Irak Kürdistan Bölgesindeki Khanke köyünde, Shrim oturma odasının zeminine haritalar ve diyagramlar açmış, her biri Suriye’de köle tutulan bir Êzîdî kadın veya çocuğun geçmişte kurtarılmasında rol oynamış. Mühendis oğlu tarafından çizilen diyagramlar, tutsakların tutulduğuna inanılan evlerin yakınındaki yerleri gösteriyor.
Bir Amerikan yardım kuruluşu, hayatta kalan Êzîdîleri aramasına yardımcı olması için ona Suriye şehirlerinin ayrıntılı haritalarını vermiş. Beş yıl boyunca bir kaçakçılık şebekesi işletirken, Shrim, Kürdistan bölgesel hükümetinden gelen fonları, özel bağışları ve kayıp Êzîdîlerin akrabalarının sevdiklerini kurtarmak için her yerden ödünç aldığı parayı kullanmış.
IŞİD tarafından kaçırıldıktan yedi yıl sonra, bu Iraklı dini azınlığın bazı üyeleri Suriye’deki savaşçılar tarafından hala esir tutuluyor. Bazıları ise DAİŞ militanlarının ailelerinin elinde.
Irak ve Kürdistan Hükümeti engelliyor
Sınır geçişlerinden biri, Shrim’in köyünden sadece bir saatlik araba mesafesinde, ancak Iraklı Êzîdîlerin Suriye’ye geçişi Kürt ve Irak makamları tarafından genellikle engelleniyor.
Irak hükümeti, IŞİD çetelerinin eşlerinin ve çocuklarının tutulduğu ve erişimlerinin sıkı bir şekilde kontrol edildiği Irak’taki kamplarda köle tutulan Êzîdîleri bulmaya yönelik sistematik bir çaba göstermedi.
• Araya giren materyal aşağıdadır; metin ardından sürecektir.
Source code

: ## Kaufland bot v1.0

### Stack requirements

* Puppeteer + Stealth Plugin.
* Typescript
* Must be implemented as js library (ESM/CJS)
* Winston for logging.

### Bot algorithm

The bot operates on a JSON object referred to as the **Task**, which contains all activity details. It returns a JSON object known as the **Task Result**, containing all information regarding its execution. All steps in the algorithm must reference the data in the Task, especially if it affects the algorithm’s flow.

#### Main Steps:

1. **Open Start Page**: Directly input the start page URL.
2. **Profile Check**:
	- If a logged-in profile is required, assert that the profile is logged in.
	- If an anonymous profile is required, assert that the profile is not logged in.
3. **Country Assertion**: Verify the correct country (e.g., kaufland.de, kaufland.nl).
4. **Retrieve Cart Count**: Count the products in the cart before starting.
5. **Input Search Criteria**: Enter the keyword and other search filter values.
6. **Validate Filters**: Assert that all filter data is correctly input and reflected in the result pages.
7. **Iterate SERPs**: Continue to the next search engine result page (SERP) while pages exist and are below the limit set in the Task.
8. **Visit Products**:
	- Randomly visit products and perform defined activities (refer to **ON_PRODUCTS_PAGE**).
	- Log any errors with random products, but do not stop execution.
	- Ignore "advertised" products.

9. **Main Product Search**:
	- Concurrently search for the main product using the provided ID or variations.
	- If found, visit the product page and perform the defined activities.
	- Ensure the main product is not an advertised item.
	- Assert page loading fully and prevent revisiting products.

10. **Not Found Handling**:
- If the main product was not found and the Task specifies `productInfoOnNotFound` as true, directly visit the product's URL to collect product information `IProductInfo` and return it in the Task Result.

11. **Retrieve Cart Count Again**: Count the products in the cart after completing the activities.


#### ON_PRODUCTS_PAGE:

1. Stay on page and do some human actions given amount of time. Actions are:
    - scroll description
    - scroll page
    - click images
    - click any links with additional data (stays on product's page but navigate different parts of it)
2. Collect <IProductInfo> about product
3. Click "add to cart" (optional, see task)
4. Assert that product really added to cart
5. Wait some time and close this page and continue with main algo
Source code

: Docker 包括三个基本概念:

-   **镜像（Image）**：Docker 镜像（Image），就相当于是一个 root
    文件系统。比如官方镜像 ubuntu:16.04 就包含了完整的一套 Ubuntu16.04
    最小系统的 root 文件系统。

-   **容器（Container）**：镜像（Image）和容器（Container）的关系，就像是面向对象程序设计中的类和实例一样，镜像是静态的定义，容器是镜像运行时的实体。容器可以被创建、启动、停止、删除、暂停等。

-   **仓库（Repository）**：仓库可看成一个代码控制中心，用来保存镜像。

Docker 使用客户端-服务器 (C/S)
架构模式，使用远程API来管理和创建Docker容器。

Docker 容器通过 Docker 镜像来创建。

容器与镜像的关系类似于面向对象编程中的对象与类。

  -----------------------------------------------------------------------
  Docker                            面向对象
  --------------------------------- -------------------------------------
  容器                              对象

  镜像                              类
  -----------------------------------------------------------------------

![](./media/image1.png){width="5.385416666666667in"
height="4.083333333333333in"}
Duhok yakınlarındaki Sharya kampı. IŞİD’in Irak’ta kontrol ettiği son toprakları da kaybetmesinden dört yıl sonra, on binlerce Êzîdî hâlâ kamplarda yaşıyor ve yıkılan evlerini yeniden inşa etmek için mali yardım bekliyor.
Shrim, “Esas önemli şey para değil,” diyor. “Irak hükümeti, kamplara ve diğer yerlere bakmak için Suriye’ye gitmemize izin vermeli. Orada arama yapmak için bize Irak kamplarına girme izni vermeliler.”
Türkiye’ye kaçırılan çocuk ve kadınlar
Kaybolan ve hala hayatta olanlardan Shrim, bebekken alınan çocukların çoğunlukla Türkiye’de olduğuna, genç kadın ve kızların büyük ölçüde kuzey Suriye’de, paralı askerler veya Türk kontrolündeki şehirlerde IŞİD bağlantılı savaşçılar tarafından esir tutulduğuna inandığını söyledi.
Her ne kadar ipuçlarının çoğu tükenmiş olsa da, Shrim ara sıra hayatta kalan Êzîdîlerin hala esir tutulduğu hakkında bilgi alıyor. Ancak daha geniş bir destek olmadan, o ve diğer kurtarıcıların bu ipuçlarına göre hareket etme imkanı çok az.
IŞİD’in kontrol ettiği son toprakları da kaybetmesinden iki yıl sonra bile halen Şengalli Êzîdî ailelerin çoğunun hâlâ kayıp aile üyeleri var.
Shrim, “Hayatta kalanlardan bazıları Avustralya, Kanada veya diğer ülkelere gidiyor ve ailenin bir parçası orada ve diğer parçası hala kayıp” diyor “yani ne yapacaklarını bilmiyorlar.”